Well, now that the dissertation is in the can, I figured that it would be good to get out more, so I started knocking on doors at Bay area theaters and sending out directing resumes. And opportunity has knocked back, in the form of San Francisco's Custom Made Theater Company. They have asked me to direct the play Stories Left To Tell, a play created from the posthumous writings of Spalding Gray at the instigation of Gray's widow. The script is terrific and I am really looking forward to working on with a group of fantastic actors. It opens in late January. Once more into the breach, dear friends, once more!
I watched Eastern Promises the other night. I guess I have to eat my words from a few days ago about American filmmakers not knowing how to make movies. Cronenberg is a master.

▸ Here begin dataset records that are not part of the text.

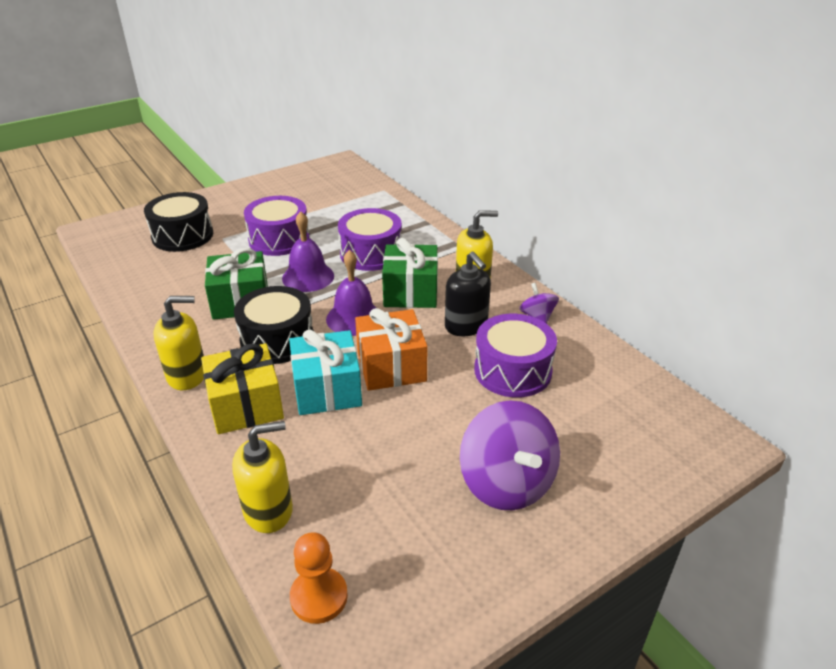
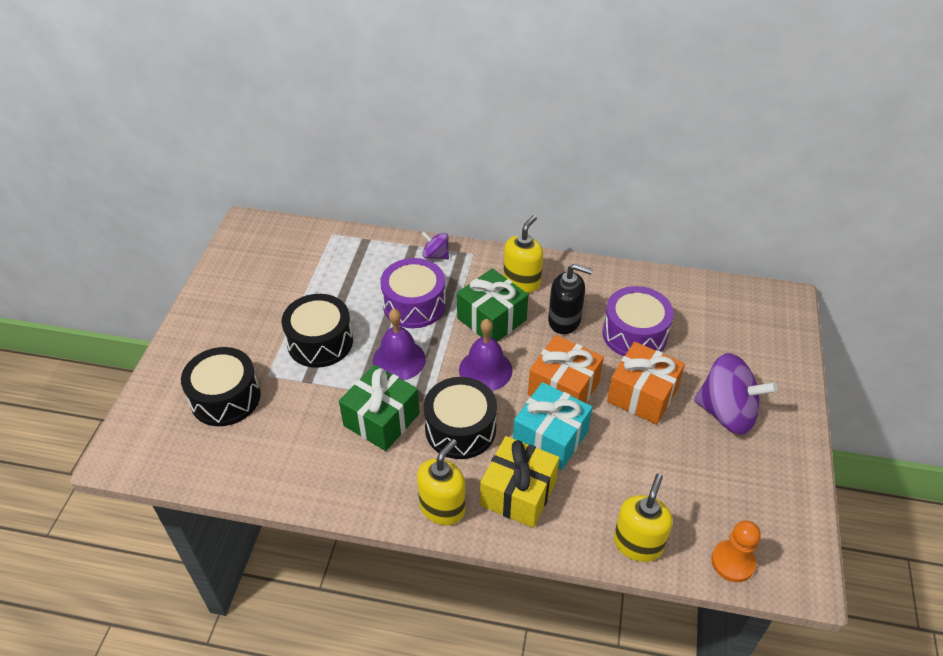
camera: 45 degrees left, 10 degrees up
purple drum [244,196,310,256] -> black drum [282,294,353,368]
purple spinning top [519,283,559,324] -> purple spinning top moved to [422,232,449,259]
none -> orange gift [607,342,685,425]

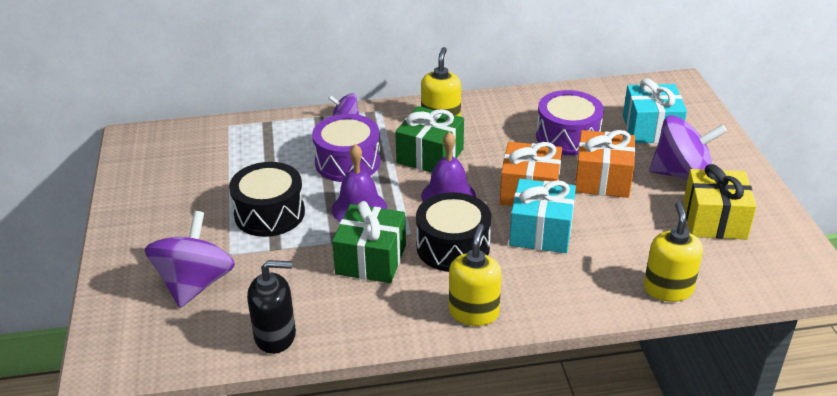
camera: 20 degrees left, 10 degrees down
black drum [181,347,261,426] -> purple spinning top [145,211,235,308]
yellow gift [480,436,559,528] -> yellow gift moved to [683,164,757,239]
black soap dispenser [548,264,592,334] -> black soap dispenser moved to [247,260,296,354]
orange pawn [711,520,761,582] -> none
none -> turquoise gift [623,78,687,143]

I particularly admire a director who is able to achieve a high level of acting skill across a cast. Achieving this demonstrates a real understanding of what acting is about, and it's reassuring to see that there are people out there with that kind of understanding making movies. All of the principals deliver in this film. I have put History of Violence in my Netflix queue. I am not sure how far back into the Cronenberg ouvre I'll be able to go. Scanners and Videodrome may be beyond what I want to deal with in a movie. But it's great to see an enfant terrible grow up without losing his edge. It doesn't always work that way.

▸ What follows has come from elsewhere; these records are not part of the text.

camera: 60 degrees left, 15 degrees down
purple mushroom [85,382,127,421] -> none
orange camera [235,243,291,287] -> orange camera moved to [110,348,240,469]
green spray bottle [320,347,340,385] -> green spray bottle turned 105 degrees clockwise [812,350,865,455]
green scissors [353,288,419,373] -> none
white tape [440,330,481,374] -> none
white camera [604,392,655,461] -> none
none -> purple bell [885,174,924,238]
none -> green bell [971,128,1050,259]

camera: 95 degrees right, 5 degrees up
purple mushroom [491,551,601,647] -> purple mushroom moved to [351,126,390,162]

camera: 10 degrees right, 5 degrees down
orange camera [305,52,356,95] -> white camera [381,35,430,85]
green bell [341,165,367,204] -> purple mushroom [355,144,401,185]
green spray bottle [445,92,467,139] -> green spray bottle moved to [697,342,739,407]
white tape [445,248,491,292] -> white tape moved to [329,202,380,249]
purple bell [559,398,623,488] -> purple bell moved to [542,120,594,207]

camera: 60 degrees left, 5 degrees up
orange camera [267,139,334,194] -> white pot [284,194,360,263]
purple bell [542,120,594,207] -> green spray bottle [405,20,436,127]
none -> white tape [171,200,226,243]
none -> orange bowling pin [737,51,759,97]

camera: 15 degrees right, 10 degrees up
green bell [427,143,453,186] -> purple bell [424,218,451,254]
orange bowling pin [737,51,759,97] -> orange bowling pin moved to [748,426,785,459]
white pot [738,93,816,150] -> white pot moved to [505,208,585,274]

And for the gay guys in the house: you REALLY don't want to miss this movie. Trust me.
I saw a movie called Harry Brown last night, starring Michael Caine as genteel English retiree and former Marine Harry Brown who takes up arms against a sea of gangsters who are terrorizing the housing projects in which he lives. While Caine has received accolades for the role, it was clear to me after seeing the film that the filmmakers included Caine as a way of getting the film made and distributed, and then used the opportunity to make the best movie they possibly could around him. The denizens of the gangster underworld that Caine breaches on his errand are the true pleasure here: they are gritty and real, but the filmmaker imbues them with an otherworldly hue at times that gives the film resonance beyond its immediate sociopolitical context. When the hooligans set fire to something at the entrance to the apartment of Brown's best friend, the sequence is shot in a way that evokes an evil that is erupting into a pervasive and suffocating presence.
Caine himself is remarkably lackluster, and much of the opening 10 minutes of the film are painfully dull as a result. I attended the film with a filmmaker friend of mine who was inclined to the lay the responsibility for this dullness on the script, but I believe that had Caine found a deeper, visceral connection to the griefs and fears weighing on Brown at the outset (the impending death of his hospitalized, comatose wife, the loneliness he is facing, and decline of his surroundings), these sequences might have been more compelling.

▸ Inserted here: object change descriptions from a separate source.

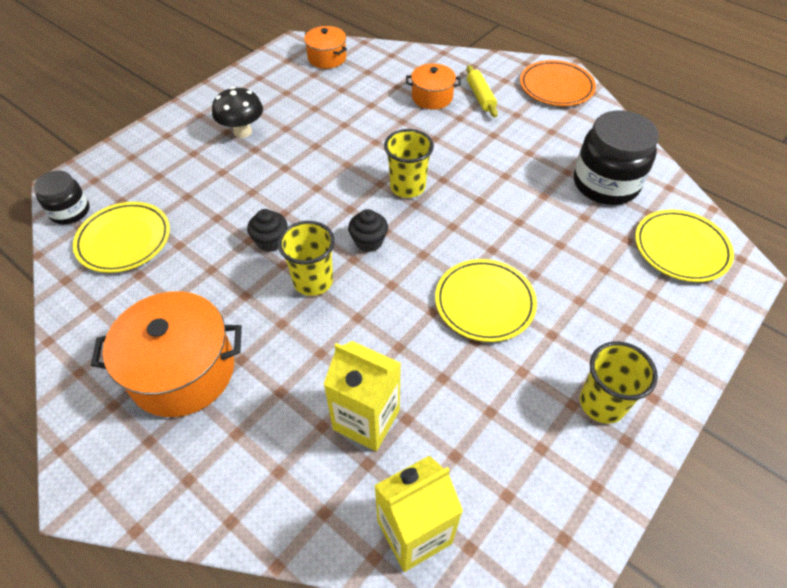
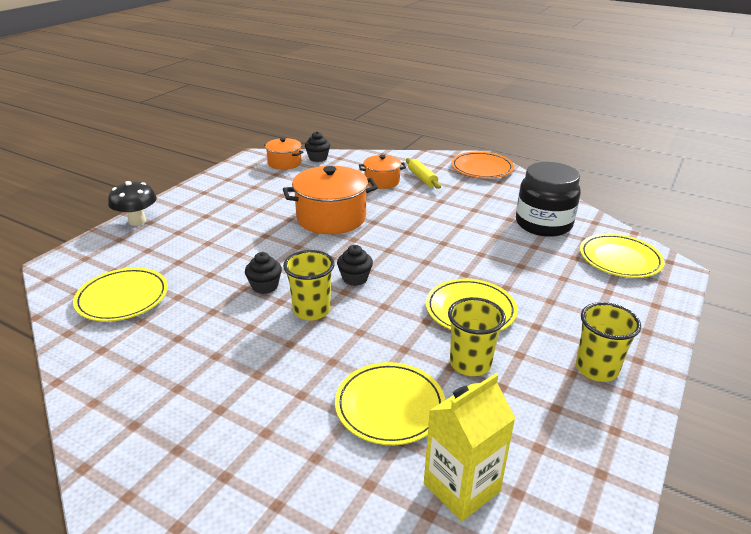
camera: 10 degrees left, 20 degrees down
black jar [34,170,89,224] -> none
orange pot [91,291,242,417] -> orange pot moved to [283,166,378,234]
black mushroom [212,87,263,138] -> black mushroom moved to [108,181,157,226]
yellow carton [323,341,401,451] -> yellow plate [335,362,445,445]
yellow cup [384,129,434,198] -> yellow cup moved to [448,297,506,376]
none -> black cupcake [305,132,330,162]

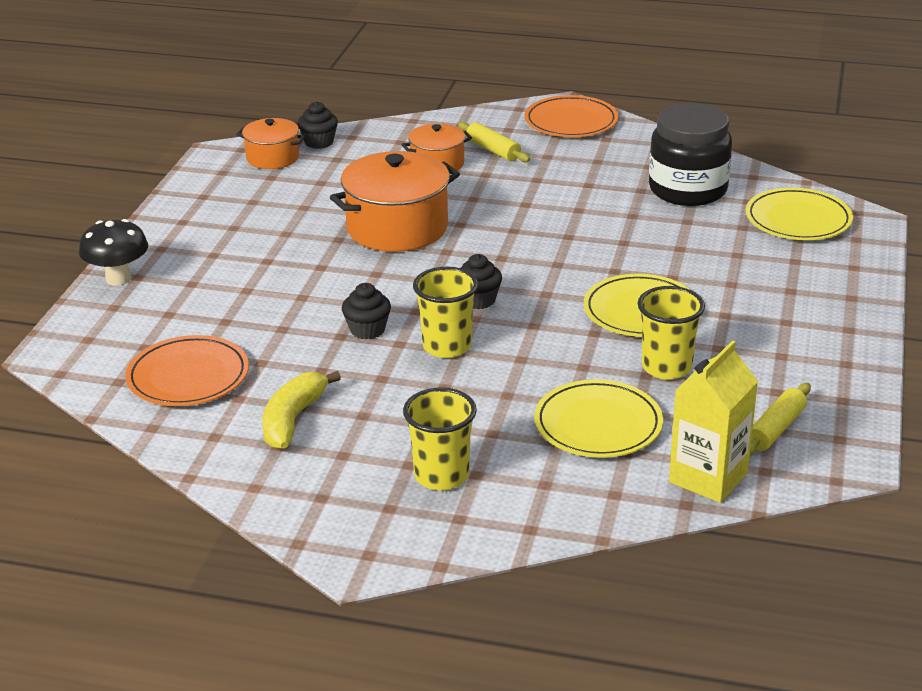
camera: 15 degrees left, 0 degrees up
yellow plate [73,268,168,322] -> orange plate [125,335,249,406]
yellow cup [576,302,641,382] -> yellow cup moved to [403,387,477,491]
none -> yellow banana [262,371,341,450]
none -> yellow rolling pin [750,383,811,456]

Intellectually, the film does not ultimately cohere: it raises the specter of the necessity for vigilantes without providing any meaningful answer to the problem. Nevertheless, I give the filmmakers props for their achievement: they made a significant compromise in using Caine (it is clear to me from the quality of nearly everything else in the movie that they could not have seen it any other way), presumably in order to overcome various logistical hurdles of production, but still told a vivid and harrowing story. This is director Daniel Barber's first feature, and is an extremely auspicious debut.